# Watco Danish Oil Smell



## AOwen (Mar 11, 2019)

I made some live edge cedar shelves and coated them generously with Watco Danish Oil. Probably about 7 coats. I probably overdid it because I started to get some build-up and had to sand them down a little and then apply a final coat.

I have them hanging in my office and the smell is a little intense even after a couple of months.

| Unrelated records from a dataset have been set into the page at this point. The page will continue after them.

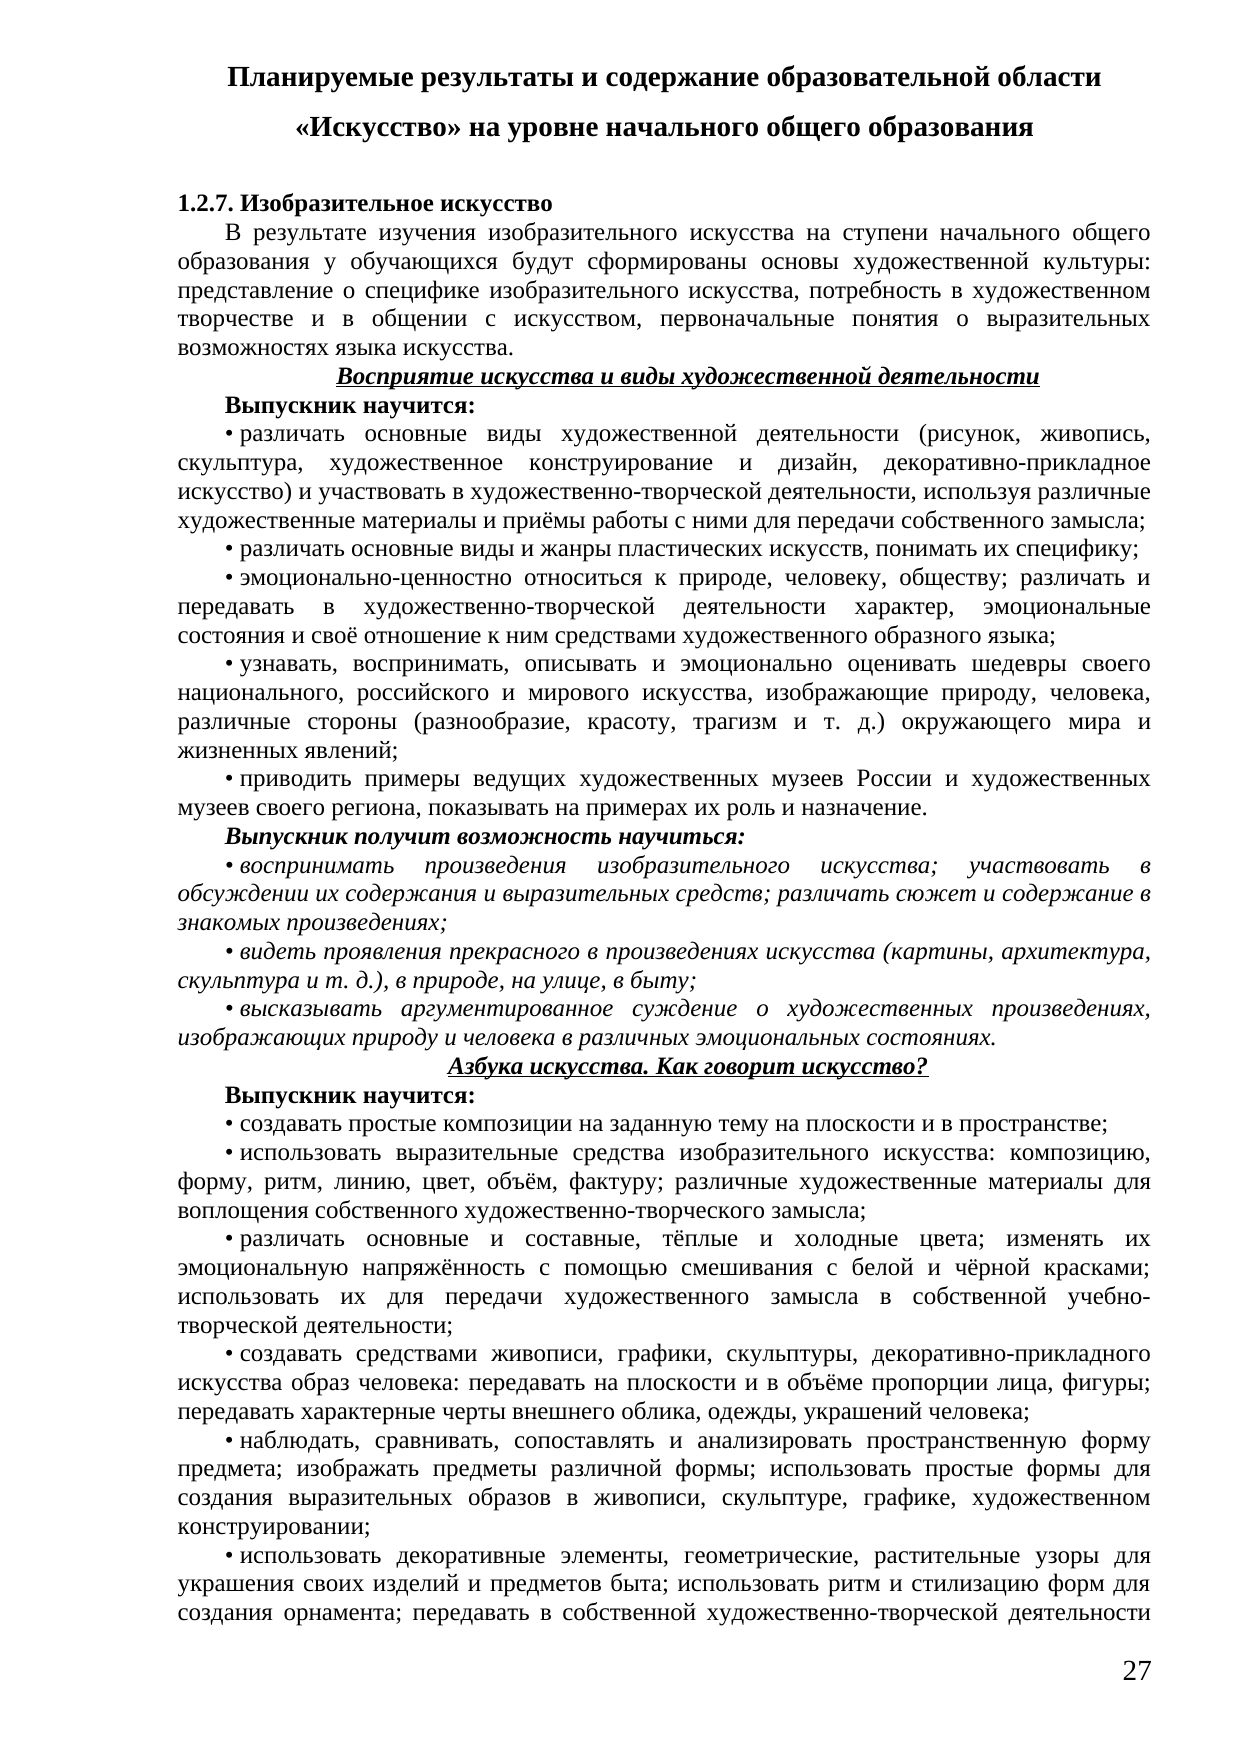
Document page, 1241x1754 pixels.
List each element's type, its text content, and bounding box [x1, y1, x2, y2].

text • эмоционально-ценностно относиться к природе, человеку, обществу; различать и передавать в художественно-творческой деятельности характер, эмоциональные состояния и своё отношение к ним средствами художественного образного языка; [177, 562, 1152, 648]
text • различать основные виды и жанры пластических искусств, понимать их специфику; [177, 533, 1152, 562]
text • видеть проявления прекрасного в произведениях искусства (картины, архитектура, скульптура и т. д.), в природе, на улице, в быту; [177, 936, 1152, 993]
text • различать основные и составные, тёплые и холодные цвета; изменять их эмоциональную напряжённость с помощью смешивания с белой и чёрной красками; использовать их для передачи художественного замысла в собственной учебно-творческой деятельности; [177, 1223, 1152, 1338]
text Выпускник получит возможность научиться: [177, 821, 1152, 850]
text Планируемые результаты и содержание образовательной области «Искусство» на уровне начального общего образования [177, 59, 1152, 143]
text • различать основные виды художественной деятельности (рисунок, живопись, скульптура, художественное конструирование и дизайн, декоративно-прикладное искусство) и участвовать в художественно-творческой деятельности, используя различные художественные материалы и приёмы работы с ними для передачи собственного замысла; [177, 418, 1152, 533]
text • использовать выразительные средства изобразительного искусства: композицию, форму, ритм, линию, цвет, объём, фактуру; различные художественные материалы для воплощения собственного художественно-творческого замысла; [177, 1137, 1152, 1223]
text Выпускник научится: [177, 1080, 1152, 1108]
text • создавать простые композиции на заданную тему на плоскости и в пространстве; [177, 1108, 1152, 1137]
text • наблюдать, сравнивать, сопоставлять и анализировать пространственную форму предмета; изображать предметы различной формы; использовать простые формы для создания выразительных образов в живописи, скульптуре, графике, художественном конструировании; [177, 1425, 1152, 1540]
text Восприятие искусства и виды художественной деятельности [177, 361, 1152, 390]
text В результате изучения изобразительного искусства на ступени начального общего образования у обучающихся будут сформированы основы художественной культуры: представление о специфике изобразительного искусства, потребность в художественном творчестве и в общении с искусством, первоначальные понятия о выразительных возможностях языка искусства. [177, 217, 1152, 361]
text • приводить примеры ведущих художественных музеев России и художественных музеев своего региона, показывать на примерах их роль и назначение. [177, 763, 1152, 821]
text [177, 1540, 1152, 1626]
text Азбука искусства. Как говорит искусство? [177, 1051, 1152, 1080]
text Выпускник научится: [177, 390, 1152, 418]
text • узнавать, воспринимать, описывать и эмоционально оценивать шедевры своего национального, российского и мирового искусства, изображающие природу, человека, различные стороны (разнообразие, красоту, трагизм и т. д.) окружающего мира и жизненных явлений; [177, 648, 1152, 763]
text • создавать средствами живописи, графики, скульптуры, декоративно-прикладного искусства образ человека: передавать на плоскости и в объёме пропорции лица, фигуры; передавать характерные черты внешнего облика, одежды, украшений человека; [177, 1338, 1152, 1425]
text • воспринимать произведения изобразительного искусства; участвовать в обсуждении их содержания и выразительных средств; различать сюжет и содержание в знакомых произведениях; [177, 850, 1152, 936]
text • высказывать аргументированное суждение о художественных произведениях, изображающих природу и человека в различных эмоциональных состояниях. [177, 993, 1152, 1051]
text 1.2.7. Изобразительное искусство [177, 188, 1152, 217]
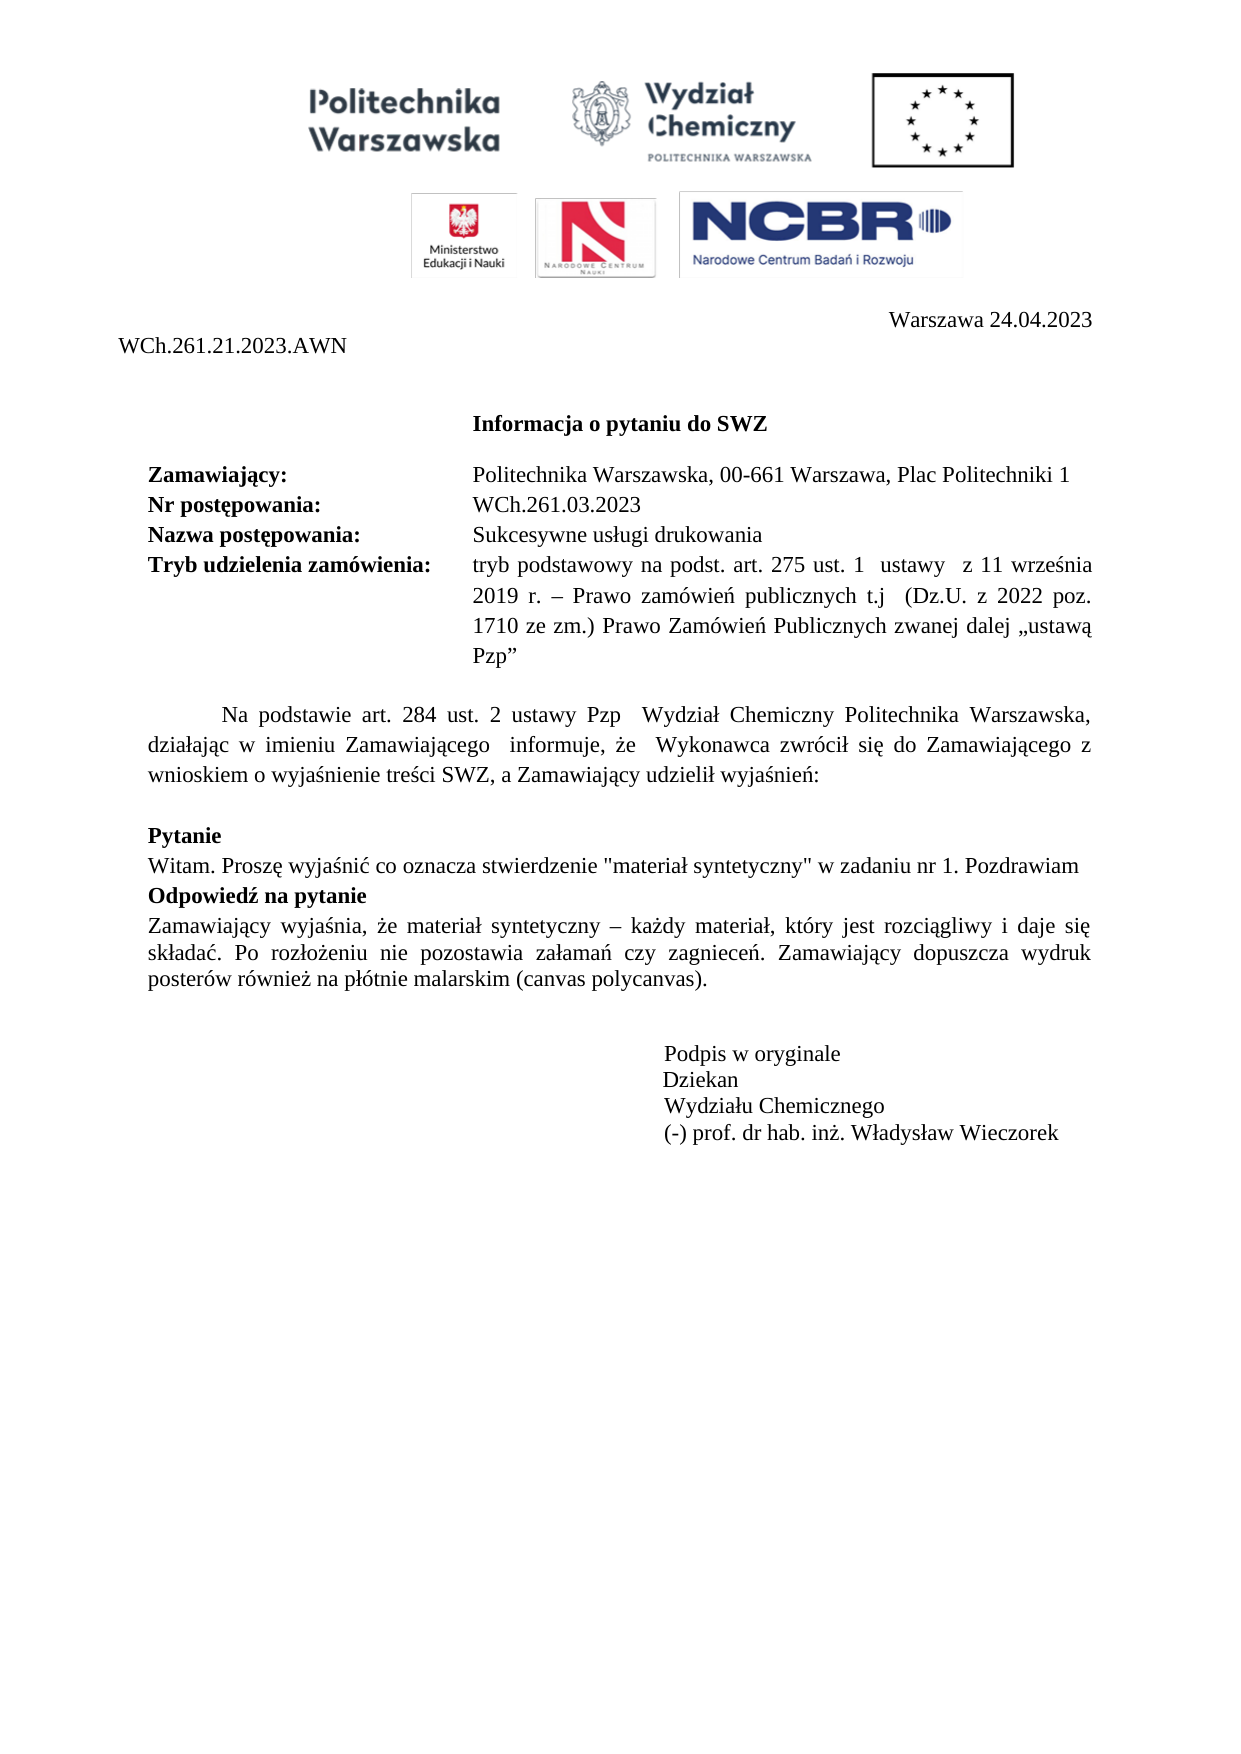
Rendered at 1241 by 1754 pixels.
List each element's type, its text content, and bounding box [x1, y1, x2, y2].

Can I top coat them with a spray finish to get rid of the smell? If so, what finish? If not, how long does it take for the smell to go away?


----------



## BillWhite (Jul 23, 2007)

That smell is the off-gassing of uncured oils. Takes a while for it to go away, and no, a top coat won't eliminate the prob. Might even make it worse.
How did you apply the Watco?


----------



## pottz (Sep 15, 2015)

i used to use watco all the time but switched to a different brand years ago.the smell will go away once it fully cures.i use a maloof formula now which is a blend of tung oil,linseed oil and urethane on all my furniture and it takes a couple weeks for the smell to fade away.i try to leave projects in the shop for at least a week before bringing into the house,wife is sensitive to odors.


----------



## GR8HUNTER (Jun 13, 2016)

i find a nice week of sunshine outside helps mine :<))))


----------